--- Supplied material ---

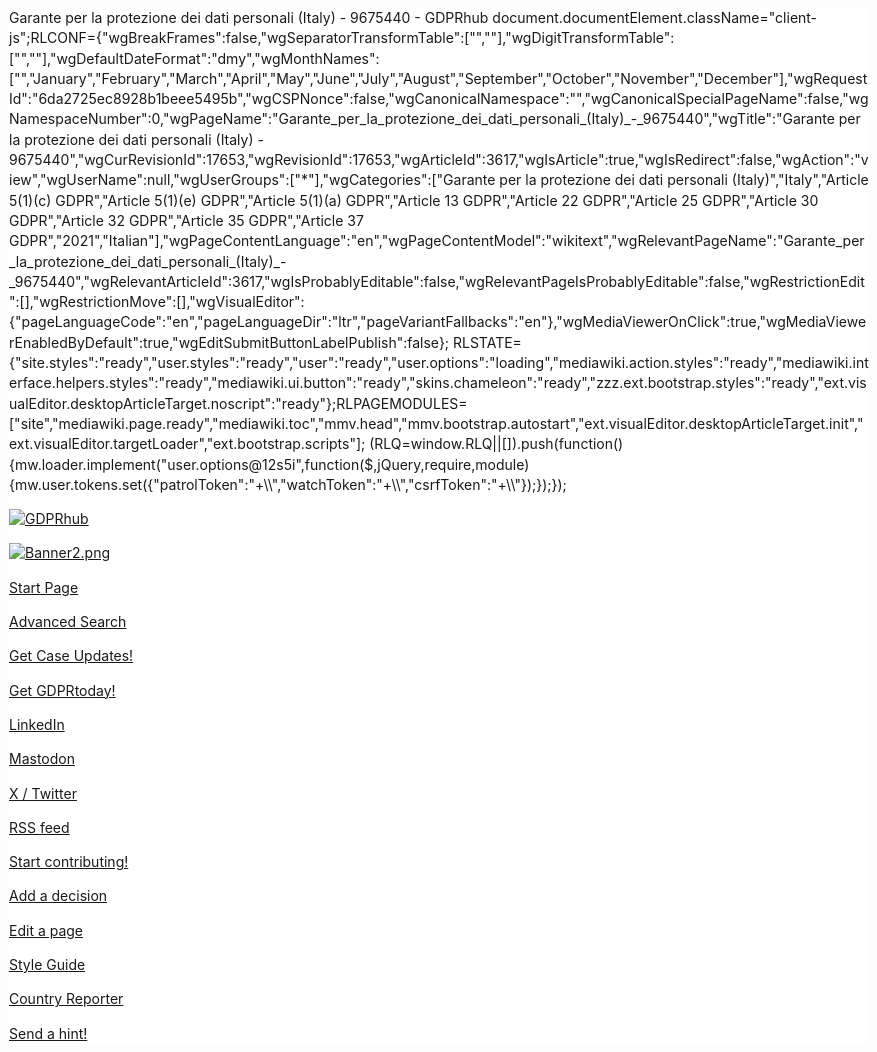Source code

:  Garante per la protezione dei dati personali (Italy) - 9675440 - GDPRhub document.documentElement.className="client-js";RLCONF={"wgBreakFrames":false,"wgSeparatorTransformTable":\["",""\],"wgDigitTransformTable":\["",""\],"wgDefaultDateFormat":"dmy","wgMonthNames":\["","January","February","March","April","May","June","July","August","September","October","November","December"\],"wgRequestId":"6da2725ec8928b1beee5495b","wgCSPNonce":false,"wgCanonicalNamespace":"","wgCanonicalSpecialPageName":false,"wgNamespaceNumber":0,"wgPageName":"Garante\_per\_la\_protezione\_dei\_dati\_personali\_(Italy)\_-\_9675440","wgTitle":"Garante per la protezione dei dati personali (Italy) - 9675440","wgCurRevisionId":17653,"wgRevisionId":17653,"wgArticleId":3617,"wgIsArticle":true,"wgIsRedirect":false,"wgAction":"view","wgUserName":null,"wgUserGroups":\["\*"\],"wgCategories":\["Garante per la protezione dei dati personali (Italy)","Italy","Article 5(1)(c) GDPR","Article 5(1)(e) GDPR","Article 5(1)(a) GDPR","Article 13 GDPR","Article 22 GDPR","Article 25 GDPR","Article 30 GDPR","Article 32 GDPR","Article 35 GDPR","Article 37 GDPR","2021","Italian"\],"wgPageContentLanguage":"en","wgPageContentModel":"wikitext","wgRelevantPageName":"Garante\_per\_la\_protezione\_dei\_dati\_personali\_(Italy)\_-\_9675440","wgRelevantArticleId":3617,"wgIsProbablyEditable":false,"wgRelevantPageIsProbablyEditable":false,"wgRestrictionEdit":\[\],"wgRestrictionMove":\[\],"wgVisualEditor":{"pageLanguageCode":"en","pageLanguageDir":"ltr","pageVariantFallbacks":"en"},"wgMediaViewerOnClick":true,"wgMediaViewerEnabledByDefault":true,"wgEditSubmitButtonLabelPublish":false}; RLSTATE={"site.styles":"ready","user.styles":"ready","user":"ready","user.options":"loading","mediawiki.action.styles":"ready","mediawiki.interface.helpers.styles":"ready","mediawiki.ui.button":"ready","skins.chameleon":"ready","zzz.ext.bootstrap.styles":"ready","ext.visualEditor.desktopArticleTarget.noscript":"ready"};RLPAGEMODULES=\["site","mediawiki.page.ready","mediawiki.toc","mmv.head","mmv.bootstrap.autostart","ext.visualEditor.desktopArticleTarget.init","ext.visualEditor.targetLoader","ext.bootstrap.scripts"\]; (RLQ=window.RLQ||\[\]).push(function(){mw.loader.implement("user.options@12s5i",function($,jQuery,require,module){mw.user.tokens.set({"patrolToken":"+\\\\","watchToken":"+\\\\","csrfToken":"+\\\\"});});});                    

[![GDPRhub](/images/gdprhub_v5_150.png)](/index.php?title=Welcome_to_GDPRhub "Visit the main page")

[![Banner2.png](/images/5/57/Banner2.png)](https://gdprhub.eu/index.php?title=GDPRtoday)

[Start Page](/index.php?title=Welcome_to_GDPRhub)

[Advanced Search](/index.php?title=Advanced_Search)

[Get Case Updates!](#)

[Get GDPRtoday!](/index.php?title=GDPRtoday)

[LinkedIn](https://www.linkedin.com/showcase/gdprhub)

[Mastodon](https://mastodon.social/@GDPRhub)

[X / Twitter](https://www.twitter.com/GDPRhub)

[RSS feed](https://gdprhub.eu/index.php?title=Special:NewPages&feed=atom&hideredirs=1&limit=10&render=1)

[Start contributing!](#)

[Add a decision](/index.php?title=How_to_add_a_new_decision)

[Edit a page](/index.php?title=How_to_edit_a_page_on_GDPRhub)

[Style Guide](/index.php?title=GDPRhub_style_guide)

[Country Reporter](https://gdprmgmt.noyb.eu/become_country_reporter)

[Send a hint!](mailto:GDPRhub@noyb.eu?subject=GDPRhub%20-%20hint&body=Thank%20you%20for%20sending%20us%20a%20hint!%0A%0AIf%20you%20want%20to%20send%20us%20details%20about%20a%20case%20that%20is%20not%20on%20GDPRhub%20yet%2C%20please%20fill%20out%20the%20form%20below!%0AIf%20you%20want%20to%20send%20us%20any%20other%20information%2C%20just%20delete%20this%20text.%0A%0A%3D%3D%3D%20General%20Details%20%3D%3D%3D%0A%0ALink%20to%20the%20decision%20\(attach%20document%20if%20not%20public\)%3A%0ADPA%2FCourt%3A%0ACountry%3A%0ADate%3A%0A%0A%3D%3D%3D%20Factual%20Summary%20in%20English%20%3D%3D%3D%0A%0A-%3E%20What%20happened%20in%20this%20case%3F%0A%0A%3D%3D%3D%20Summary%20of%20the%20Dispute%20in%20English%20%3D%3D%3D%0A%0A-%3E%20What%20was%20the%20core%20dispute%20about%3F%0A%0A%3D%3D%3D%20Summary%20of%20the%20Holding%20in%20English%20%3D%3D%3D%0A%0A-%3E%20What%20is%20the%20core%20take%20away%20from%20the%20decision%3F%0A%0A%0AThank%20you%20for%20your%20support!%0Anoyb.eu%20team)
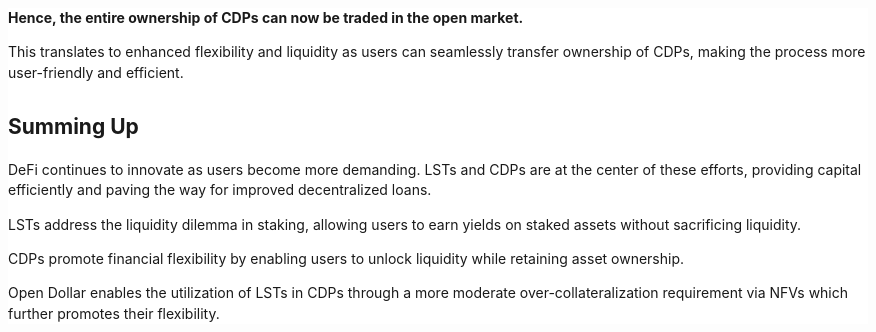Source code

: **Hence, the entire ownership of CDPs can now be traded in the open market.**

This translates to enhanced flexibility and liquidity as users can seamlessly transfer ownership of CDPs, making the process more user-friendly and efficient.

## Summing Up

DeFi continues to innovate as users become more demanding. LSTs and CDPs are at the center of these efforts, providing capital efficiently and paving the way for improved decentralized loans.

LSTs address the liquidity dilemma in staking, allowing users to earn yields on staked assets without sacrificing liquidity.

CDPs promote financial flexibility by enabling users to unlock liquidity while retaining asset ownership.

Open Dollar enables the utilization of LSTs in CDPs through a more moderate over-collateralization requirement via NFVs which further promotes their flexibility.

---

Activity
Wherever a line of the records above contains the string "GDPRtoday", copy that line out.

Answer below
[![Banner2.png](/images/5/57/Banner2.png)](https://gdprhub.eu/index.php?title=GDPRtoday)
[Get GDPRtoday!](/index.php?title=GDPRtoday)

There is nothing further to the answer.